Is politics these days making you sick? I mean, literally sick? According to a new study published last week by researchers from the University of Nebraska, that’s the case for millions of Americans. The numbers are as startling — and grim — as the headlines apparently driving them.
- Nearly 40 percent of Americans said politics was making them feel stressed out.
- Almost 12 percent reported that politics was damaging their physical health.
- More than 20 percent said politics had negatively affected a friendship.
- Over 29 percent said they’d lost their temper because of politics.
- Nearly 20 percent said they were losing sleep over politics.
- Eleven percent reported feelings of emptiness after political events.
- Just over four percent said that politics had made them feel suicidal.
As Kevin Smith, the lead author of the study, put it: “If these numbers are accurate, people are basically reporting that engaging in politics is creating something of a public health problem.”
And that’s too bad, because politics — and especially elections — are supposed to be about solving public health problems, not fueling them.
But the study comes at a good time — it’s a reminder that as the media, political parties and campaigns gear up for the 2020 election, which officially kicks off with the Iowa caucuses in only four months, we need to gear up, too.
Being engaged in an election is about a lot more than pulling the lever in the voting booth (sorry, I’m dating myself; I mean, filling in the tiny oval and then feeding your ballot into the scanner). But like voting, which requires taking steps to register as a prerequisite to vote, being engaged in politics — at least in a sustainable way — also requires some preparation.
The way the study puts it is that these negative health effects are the results of “exposure to politics.” There are plenty of potentially dangerous things in our lives that we have to expose ourselves to: the sun, cleaning products, “The Bachelor.” We can interact with all of them in a safe way, as long as we do it in the right way.
Of course, there’s no end of things to be outraged about — family separations, inaction on climate change, the use of American foreign policy as a personal oppo-research tool. And, while it all might make us feel like the world is out of control, we have to remember that our inner world — our reactions to what’s happening — is very much in our control.
When we live in a perpetual cycle of outrage, we’re depleted, run-down, sleep-deprived and, as the new study shows, even physically ill. All of that weakens our ability to take action and change outcomes on the issues we care most about.
What I’m saying is the opposite of “disengage.” I’m saying engage in a way that’s sustainable and productive. That’s the only way to be effective. And that means being very deliberate about stepping out of the storm and into the calm center. It’s about finding what the Greeks called “ataraxia” — the place of imperturbability within all of us. It’s from that place — the eye of the hurricane — that we can truly have an impact on the world.
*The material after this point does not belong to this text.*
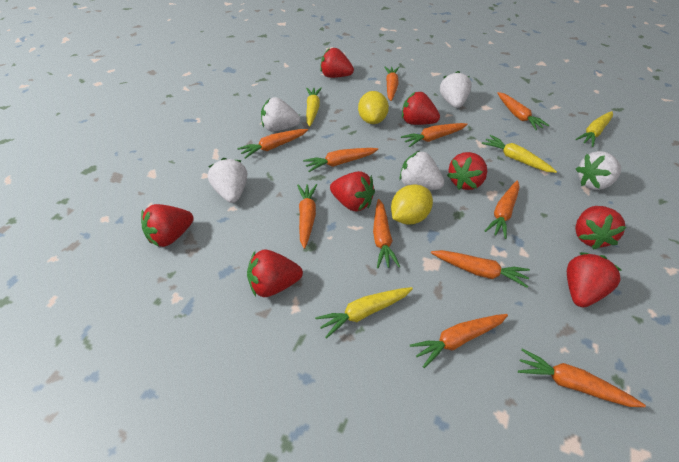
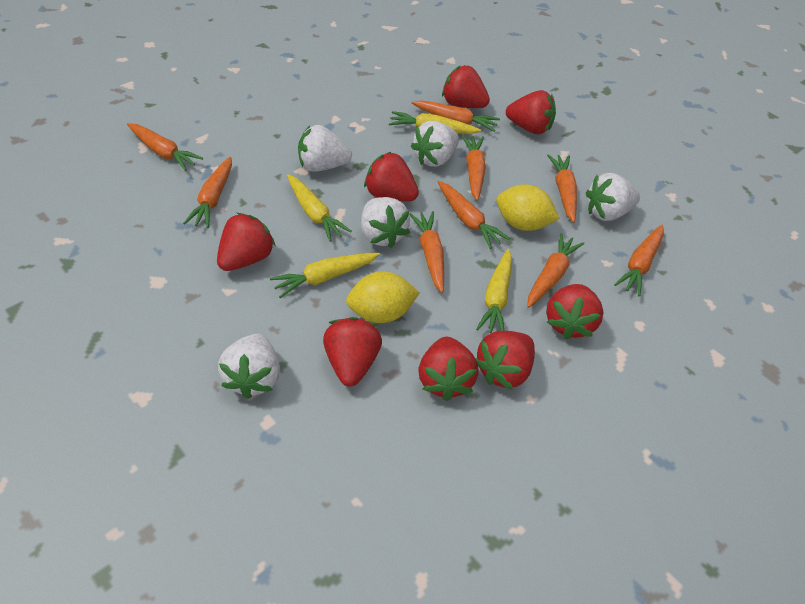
orange carrot: 11 -> 9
So as we ramp up to Iowa, New Hampshire and, quite possibly, an impeachment hearing, here are a few tips, or, as we call them at Thrive Global, Microsteps.
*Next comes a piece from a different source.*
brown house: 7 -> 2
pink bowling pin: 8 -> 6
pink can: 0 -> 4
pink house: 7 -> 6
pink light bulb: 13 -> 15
1. Log off Twitter regularly. And for long stretches. You’ve heard of intermittent fasting? Try intermittent digital fasting — gradually lengthening the amount of time you go cold turkey.
2. Get out and get involved. Just passively watching increases feelings of helplessness, which in turn fuels outrage and stress. Whatever issue you care about, there will be local groups that allow you to channel that outrage into action.
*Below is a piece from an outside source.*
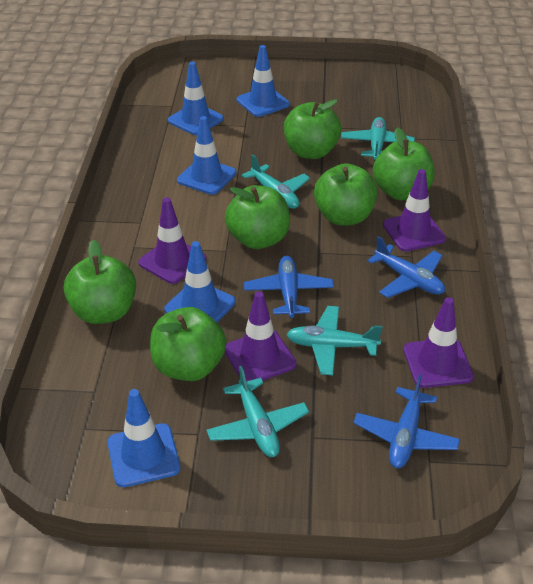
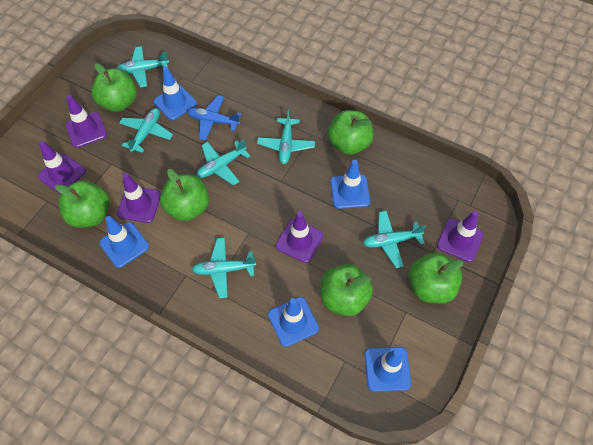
blue plane: 3 -> 1
purple traffic cone: 4 -> 5
turquoise plane: 4 -> 6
3. Sleep. This is good advice all the time, but if a yearlong National Stress Event provides an opportunity to renew your relationship with it, all the better. Think of it as sunblock to guard against political sunburn.
4. Frequently mentioned in the study is the stress of talking politics with friends and family who have differing views. With the holidays coming up, instead of sitting around the house waiting for someone to pull the pin on a political hand-grenade (“You know what I hate…?”), get out of the house and do something — create some shared experiences.
5. See #1.
However bad the political landscape seems now, it’s only going to get worse in the next 13 months until the election. So, as one (American) president said to another (Ukrainian) president, “I would like you to do us a favor, though”: Engage, but in a way that’s good for you and good for the country.